Nie jest zaskakujące, że cena będzie dla klientów kluczowym czynnikiem wyboru produktów spożywczych podczas tegorocznych świątecznych zakupów. Ale nie jest też zaskoczeniem spadek rdr. znaczenia ceny jako kryterium wyboru produktów. Z jednej strony rośnie znaczenie jakości oraz pochodzenia artykułów i klienci już nieco oswoili się z wysokimi cenami żywności, a z drugiej – trochę uspokajająco na konsumentów działają prognozy. One wskazują, że inflacja zacznie spadać – analizuje dr Urszula Kłosiewicz-Górecka z Foresightu Gospodarczego w Polskim Instytucie Ekonomicznym (PIE).


W następnej kolejności decydujące znaczenie na świątecznych zakupach będą miały takie kwestie, jak jakość produktu – 53,3% (poprzednio – 65,5%), a także promocja – 48,4% (rok temu – 54,4%). Dalej w rankingu widać własne doświadczenie konsumenta – 29,7% (przed rokiem – 29,2%), dostępność towaru – 18,4% (14%), jak również bliskość miejsca zakupu – 11,5% (4,2%).


– Polacy raczej nie obawiają się trudności z zakupem wybranych towarów, a dostępność traktują jako wygodę. Składa się na nią oferta asortymentowa sklepu i obsługa klienta. Powinna być adekwatna do preferencji konsumenta w zakresie szerokości i głębokości wyboru produktów, dostępności marek oraz ogólnych warunków wyboru i zakupu – dodaje ekspertka PIE.
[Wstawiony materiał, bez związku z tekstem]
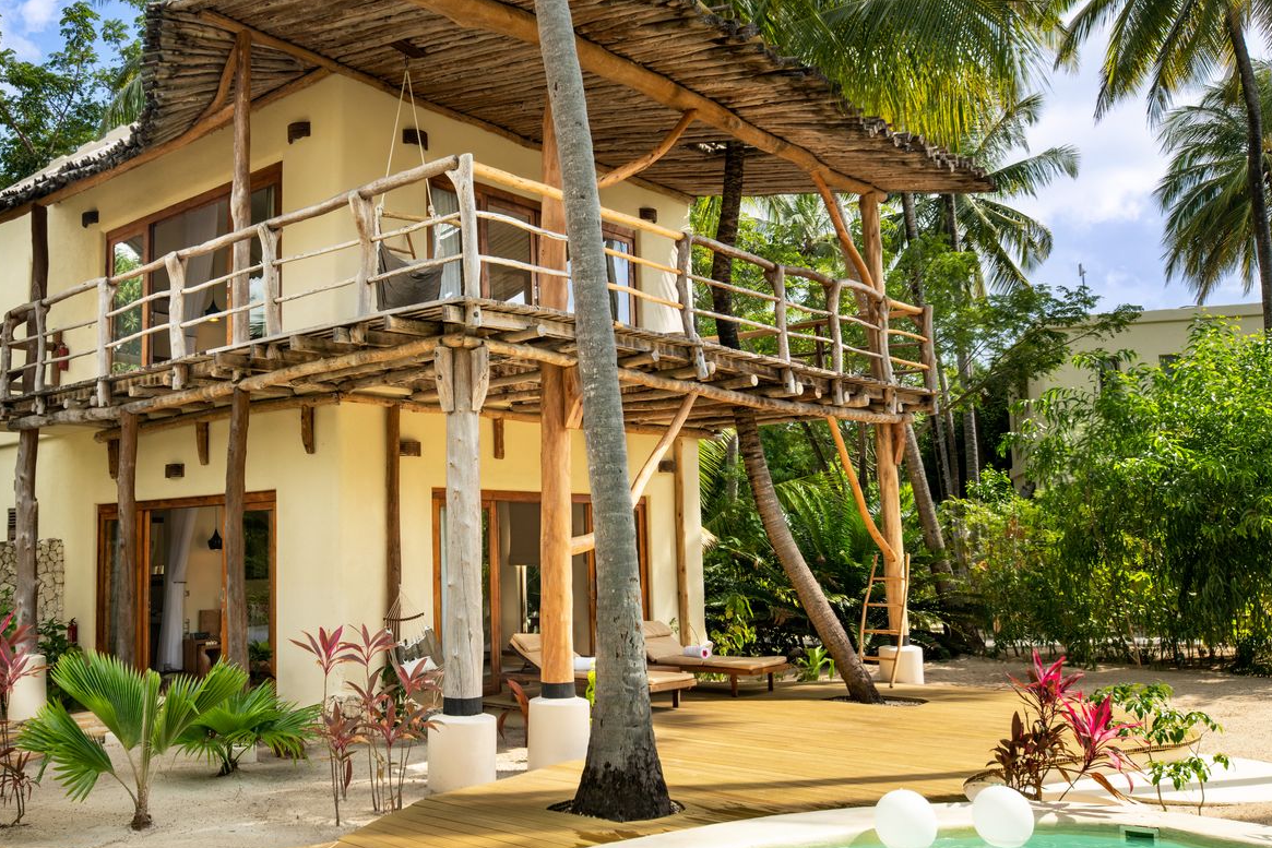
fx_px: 1201
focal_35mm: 34
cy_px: 405
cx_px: 489
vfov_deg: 38.9
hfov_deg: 55.2
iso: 200
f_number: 10
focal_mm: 24
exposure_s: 1/320
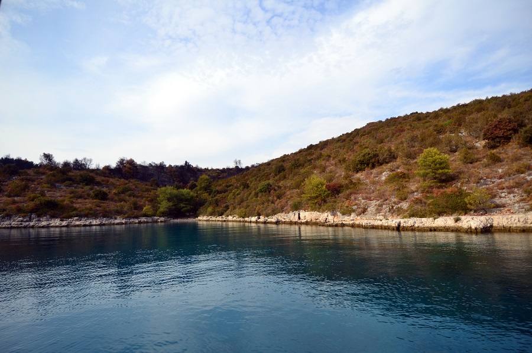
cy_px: 176
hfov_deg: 90.1
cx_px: 266
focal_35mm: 18
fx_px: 265
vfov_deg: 67.1
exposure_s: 1/4000
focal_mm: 12
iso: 640
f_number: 4
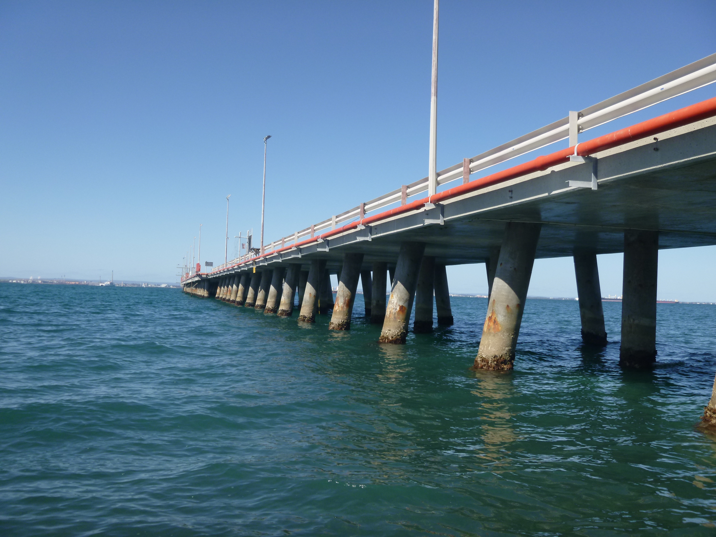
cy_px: 268
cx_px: 358
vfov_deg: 39.7
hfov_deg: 51.4
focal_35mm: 36
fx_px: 745
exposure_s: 1/500
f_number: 4.4
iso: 100
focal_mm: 6.4
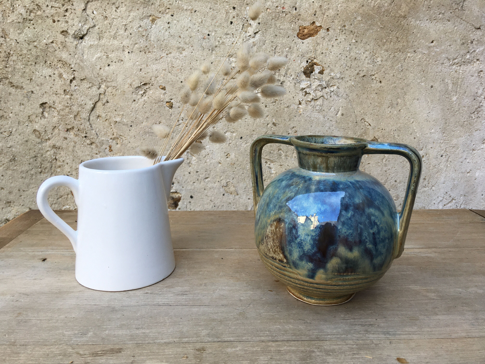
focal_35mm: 29
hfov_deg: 61.7
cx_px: 242
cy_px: 182
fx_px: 406
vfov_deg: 48.2
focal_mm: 4.15
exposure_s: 1/100
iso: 32
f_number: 2.2
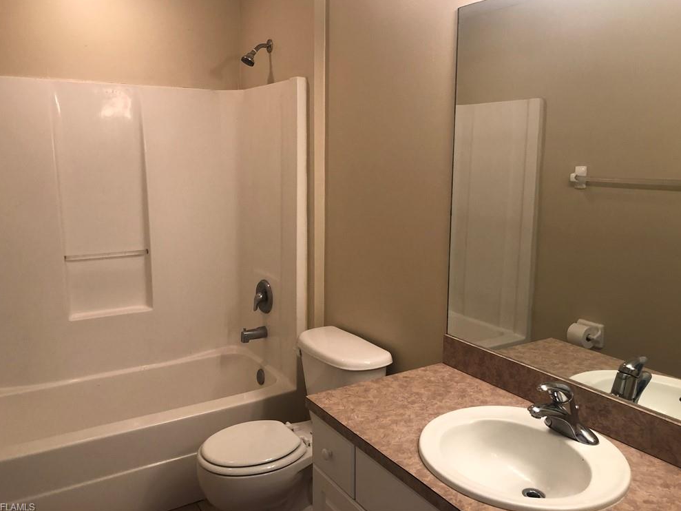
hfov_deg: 61.7
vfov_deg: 48.2
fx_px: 571
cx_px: 337
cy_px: 249
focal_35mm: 29
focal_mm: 3.99
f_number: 1.8
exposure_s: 1/24
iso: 40
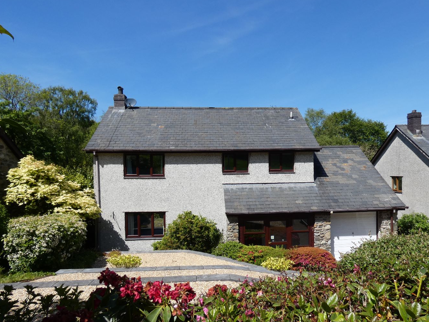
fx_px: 297
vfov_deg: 56.6
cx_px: 228
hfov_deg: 71.5
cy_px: 184
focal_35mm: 24
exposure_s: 1/1000
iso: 80
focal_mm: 3.6
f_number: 3.5
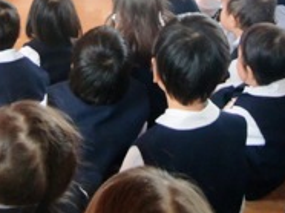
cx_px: 120
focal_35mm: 70
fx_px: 576
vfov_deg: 19.7
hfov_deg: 27.8
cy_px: -41
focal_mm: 5.2
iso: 400
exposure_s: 1/25
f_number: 3.5
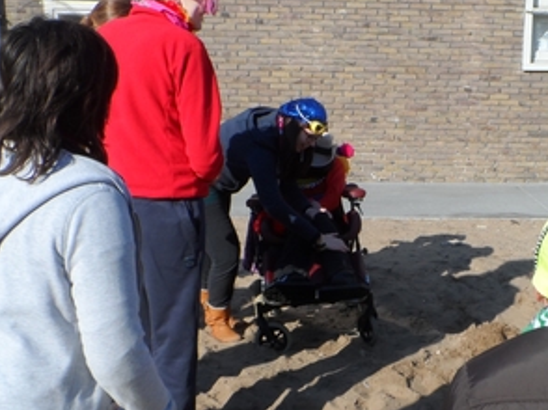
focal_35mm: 49
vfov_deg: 29.4
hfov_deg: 38.0
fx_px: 775
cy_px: 274
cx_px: 410
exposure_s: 1/500
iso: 80
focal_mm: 4
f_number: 4.5
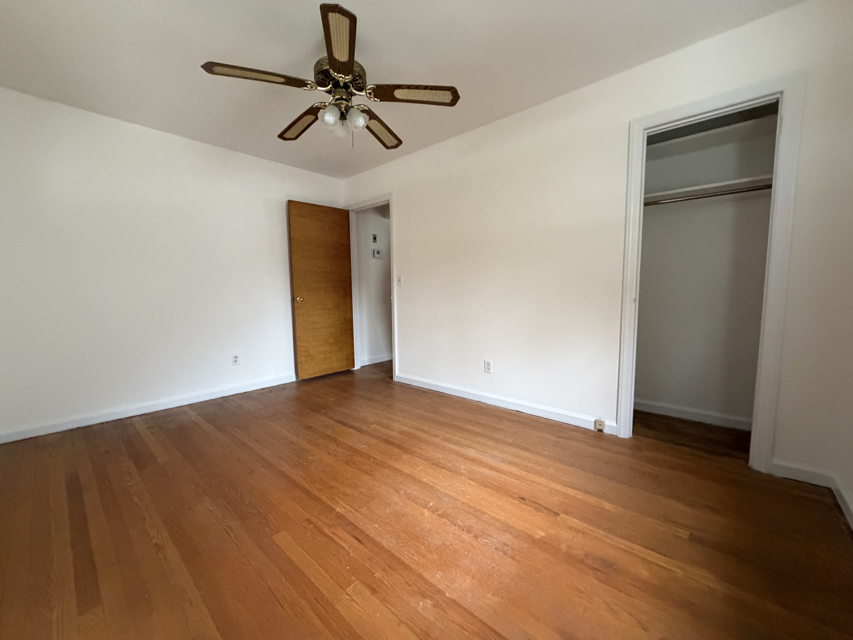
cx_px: 426
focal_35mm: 14
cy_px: 320
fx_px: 345
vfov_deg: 85.7
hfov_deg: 102.1
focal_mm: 2.22
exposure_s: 1/60
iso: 640
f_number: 2.2
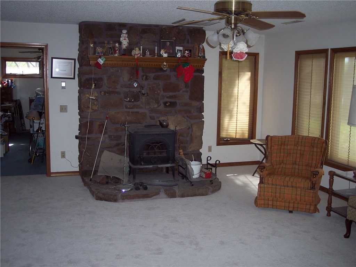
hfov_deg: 47.9
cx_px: 178
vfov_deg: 36.8
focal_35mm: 39
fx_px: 401
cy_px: 134
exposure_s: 1/60
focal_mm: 8
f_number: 2.8
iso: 100
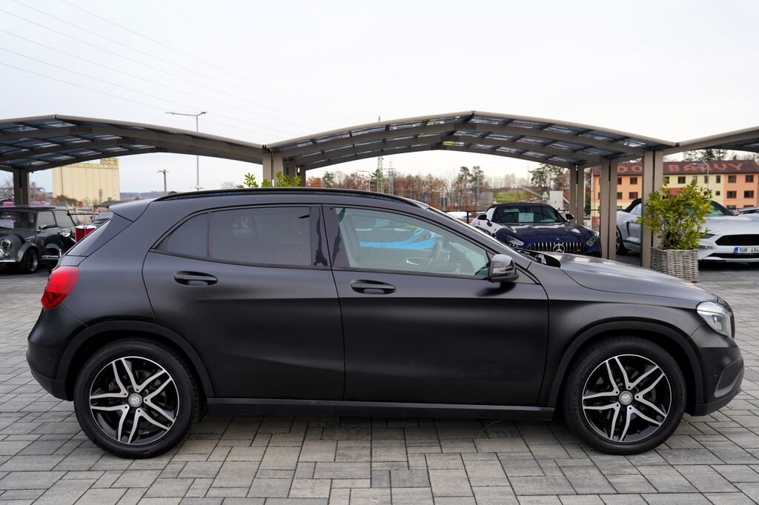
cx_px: 380
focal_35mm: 28
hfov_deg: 65.5
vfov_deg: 46.4
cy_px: 252
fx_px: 590
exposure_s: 1/60
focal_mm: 28
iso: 100
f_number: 4
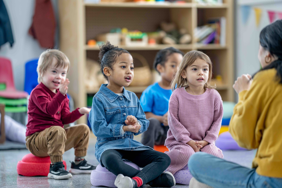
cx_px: 141
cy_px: 94
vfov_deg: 10.2
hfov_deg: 15.2
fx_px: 1057
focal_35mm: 135
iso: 250
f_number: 1.8
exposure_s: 1/200
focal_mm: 135
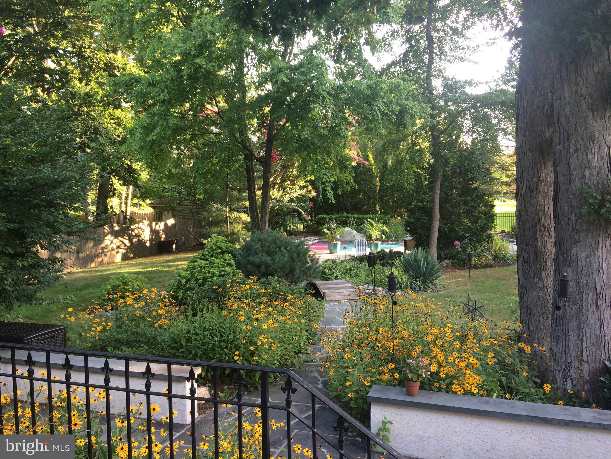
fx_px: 512
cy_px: 230
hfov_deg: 61.7
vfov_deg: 48.2
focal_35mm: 29
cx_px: 306
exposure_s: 1/60
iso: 40
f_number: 2.2
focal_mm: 4.15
Zdaniem eksperta z Grupy BLIX, bliskość miejsca zakupu notuje wzrost ze względu na wysokie ceny paliw. Chęć ograniczenia wydatków powoduje też, że Polacy częściej decydują się na wizyty w mniejszych sklepach, blisko miejsca swojego zamieszkania. Uważają, że mniej tam kupią. I być może, widząc wysokie ceny, konsumenci ograniczą zakupy do tych najpotrzebniejszych towarów.